**What to produce**
Read the data below line by line and copy each one with "inverters" in it.

+++ Data listing +++

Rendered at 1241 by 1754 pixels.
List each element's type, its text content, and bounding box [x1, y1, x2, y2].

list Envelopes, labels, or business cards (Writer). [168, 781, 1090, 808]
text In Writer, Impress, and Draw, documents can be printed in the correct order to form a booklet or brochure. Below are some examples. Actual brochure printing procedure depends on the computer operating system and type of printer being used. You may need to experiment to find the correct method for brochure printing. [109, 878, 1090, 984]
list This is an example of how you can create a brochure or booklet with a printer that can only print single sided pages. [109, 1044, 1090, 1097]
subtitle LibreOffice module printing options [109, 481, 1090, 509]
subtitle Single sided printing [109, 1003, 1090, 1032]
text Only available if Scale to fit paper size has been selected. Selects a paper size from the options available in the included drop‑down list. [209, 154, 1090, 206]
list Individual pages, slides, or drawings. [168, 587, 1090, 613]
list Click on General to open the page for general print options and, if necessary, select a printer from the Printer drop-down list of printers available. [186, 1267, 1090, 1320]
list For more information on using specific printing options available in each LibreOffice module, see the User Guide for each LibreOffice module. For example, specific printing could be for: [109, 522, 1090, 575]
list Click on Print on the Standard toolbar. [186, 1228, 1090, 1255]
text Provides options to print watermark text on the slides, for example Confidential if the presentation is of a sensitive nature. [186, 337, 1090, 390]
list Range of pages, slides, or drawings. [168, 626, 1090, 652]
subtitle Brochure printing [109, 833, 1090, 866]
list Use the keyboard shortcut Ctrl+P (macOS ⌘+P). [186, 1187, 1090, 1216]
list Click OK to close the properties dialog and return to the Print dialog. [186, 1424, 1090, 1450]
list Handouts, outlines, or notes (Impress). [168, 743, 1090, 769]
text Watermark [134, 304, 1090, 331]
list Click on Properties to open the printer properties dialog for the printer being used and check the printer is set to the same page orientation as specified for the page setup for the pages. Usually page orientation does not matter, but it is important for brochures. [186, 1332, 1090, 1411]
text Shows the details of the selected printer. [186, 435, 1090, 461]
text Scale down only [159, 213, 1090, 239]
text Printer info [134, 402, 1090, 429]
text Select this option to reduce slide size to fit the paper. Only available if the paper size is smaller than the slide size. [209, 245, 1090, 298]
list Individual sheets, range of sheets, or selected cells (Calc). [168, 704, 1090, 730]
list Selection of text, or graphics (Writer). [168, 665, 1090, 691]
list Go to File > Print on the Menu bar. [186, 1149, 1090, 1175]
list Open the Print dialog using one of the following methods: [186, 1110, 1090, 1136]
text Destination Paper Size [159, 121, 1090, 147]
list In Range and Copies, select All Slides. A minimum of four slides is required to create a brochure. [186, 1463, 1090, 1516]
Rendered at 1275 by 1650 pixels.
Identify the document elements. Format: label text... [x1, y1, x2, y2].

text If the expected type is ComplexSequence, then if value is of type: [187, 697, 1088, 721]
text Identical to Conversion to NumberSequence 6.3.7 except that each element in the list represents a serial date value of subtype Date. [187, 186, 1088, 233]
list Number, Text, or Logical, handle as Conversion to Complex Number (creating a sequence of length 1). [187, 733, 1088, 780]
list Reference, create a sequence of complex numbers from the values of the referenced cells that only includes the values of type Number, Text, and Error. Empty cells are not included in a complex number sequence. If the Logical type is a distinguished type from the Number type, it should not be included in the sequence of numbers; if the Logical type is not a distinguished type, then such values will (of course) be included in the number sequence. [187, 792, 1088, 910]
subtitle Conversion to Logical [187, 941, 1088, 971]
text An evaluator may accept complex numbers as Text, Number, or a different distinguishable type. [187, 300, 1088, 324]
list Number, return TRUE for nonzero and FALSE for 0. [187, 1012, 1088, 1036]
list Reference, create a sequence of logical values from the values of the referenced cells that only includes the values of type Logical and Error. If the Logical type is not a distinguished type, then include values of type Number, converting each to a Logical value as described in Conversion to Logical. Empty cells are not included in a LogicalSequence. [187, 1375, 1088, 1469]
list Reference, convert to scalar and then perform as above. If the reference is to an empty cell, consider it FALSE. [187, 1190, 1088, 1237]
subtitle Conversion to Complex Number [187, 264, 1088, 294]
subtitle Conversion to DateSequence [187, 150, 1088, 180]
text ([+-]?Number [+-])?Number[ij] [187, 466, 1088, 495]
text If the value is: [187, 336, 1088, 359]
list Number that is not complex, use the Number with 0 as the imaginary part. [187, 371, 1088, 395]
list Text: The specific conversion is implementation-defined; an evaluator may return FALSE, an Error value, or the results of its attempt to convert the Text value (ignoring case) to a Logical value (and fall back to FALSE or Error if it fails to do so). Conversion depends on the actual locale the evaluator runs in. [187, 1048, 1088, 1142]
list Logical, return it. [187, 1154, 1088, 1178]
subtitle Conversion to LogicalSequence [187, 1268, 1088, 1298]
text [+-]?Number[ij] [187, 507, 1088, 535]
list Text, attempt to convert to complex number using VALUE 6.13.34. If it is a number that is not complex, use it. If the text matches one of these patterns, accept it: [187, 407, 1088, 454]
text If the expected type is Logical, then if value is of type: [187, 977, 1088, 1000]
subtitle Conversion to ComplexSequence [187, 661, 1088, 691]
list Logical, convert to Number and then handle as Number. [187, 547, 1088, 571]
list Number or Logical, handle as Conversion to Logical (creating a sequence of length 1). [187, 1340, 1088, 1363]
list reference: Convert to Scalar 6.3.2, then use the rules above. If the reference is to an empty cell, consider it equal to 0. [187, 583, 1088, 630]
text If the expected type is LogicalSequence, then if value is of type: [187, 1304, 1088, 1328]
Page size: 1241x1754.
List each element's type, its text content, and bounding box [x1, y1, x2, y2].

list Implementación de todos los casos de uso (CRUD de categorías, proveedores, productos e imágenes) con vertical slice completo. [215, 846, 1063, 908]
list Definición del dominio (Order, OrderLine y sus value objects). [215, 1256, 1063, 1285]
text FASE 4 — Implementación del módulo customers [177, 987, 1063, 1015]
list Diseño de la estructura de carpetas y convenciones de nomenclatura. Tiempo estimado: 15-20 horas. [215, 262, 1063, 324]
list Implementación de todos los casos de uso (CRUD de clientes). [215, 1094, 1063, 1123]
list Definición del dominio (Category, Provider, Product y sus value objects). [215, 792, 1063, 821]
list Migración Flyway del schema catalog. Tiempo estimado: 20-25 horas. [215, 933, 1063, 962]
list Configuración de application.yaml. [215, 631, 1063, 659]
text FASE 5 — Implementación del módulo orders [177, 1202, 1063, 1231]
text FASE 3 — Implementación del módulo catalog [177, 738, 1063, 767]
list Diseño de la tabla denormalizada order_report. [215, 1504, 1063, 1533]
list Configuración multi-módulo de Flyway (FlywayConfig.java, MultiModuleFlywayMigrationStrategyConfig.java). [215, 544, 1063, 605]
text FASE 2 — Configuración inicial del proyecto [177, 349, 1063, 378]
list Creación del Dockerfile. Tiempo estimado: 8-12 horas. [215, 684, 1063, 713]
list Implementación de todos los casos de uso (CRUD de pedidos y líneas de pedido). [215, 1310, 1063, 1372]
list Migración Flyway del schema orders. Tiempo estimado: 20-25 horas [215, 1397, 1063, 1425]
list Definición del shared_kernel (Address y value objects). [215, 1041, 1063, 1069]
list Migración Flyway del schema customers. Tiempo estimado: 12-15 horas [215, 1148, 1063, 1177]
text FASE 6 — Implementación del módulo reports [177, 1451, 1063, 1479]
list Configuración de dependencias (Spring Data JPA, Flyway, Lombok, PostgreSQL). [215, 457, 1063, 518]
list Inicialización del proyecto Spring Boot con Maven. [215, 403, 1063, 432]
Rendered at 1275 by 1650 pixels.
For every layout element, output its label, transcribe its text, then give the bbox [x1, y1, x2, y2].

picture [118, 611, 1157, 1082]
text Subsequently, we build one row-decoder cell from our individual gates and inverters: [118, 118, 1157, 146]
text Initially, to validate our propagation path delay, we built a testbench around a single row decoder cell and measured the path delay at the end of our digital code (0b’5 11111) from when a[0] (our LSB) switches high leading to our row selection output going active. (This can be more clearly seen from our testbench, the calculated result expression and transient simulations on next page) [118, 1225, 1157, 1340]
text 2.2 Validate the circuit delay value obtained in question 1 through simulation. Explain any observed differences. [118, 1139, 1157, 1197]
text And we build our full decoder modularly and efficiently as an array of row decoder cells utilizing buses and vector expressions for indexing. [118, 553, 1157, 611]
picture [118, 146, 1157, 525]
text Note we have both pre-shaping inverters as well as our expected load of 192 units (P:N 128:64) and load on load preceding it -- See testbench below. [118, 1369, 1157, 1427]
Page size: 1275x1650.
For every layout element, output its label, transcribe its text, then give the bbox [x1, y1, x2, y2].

+++

**Response for this exercise**
text Subsequently, we build one row-decoder cell from our individual gates and inverters: [118, 118, 1157, 146]
text Note we have both pre-shaping inverters as well as our expected load of 192 units (P:N 128:64) and load on load preceding it -- See testbench below. [118, 1369, 1157, 1427]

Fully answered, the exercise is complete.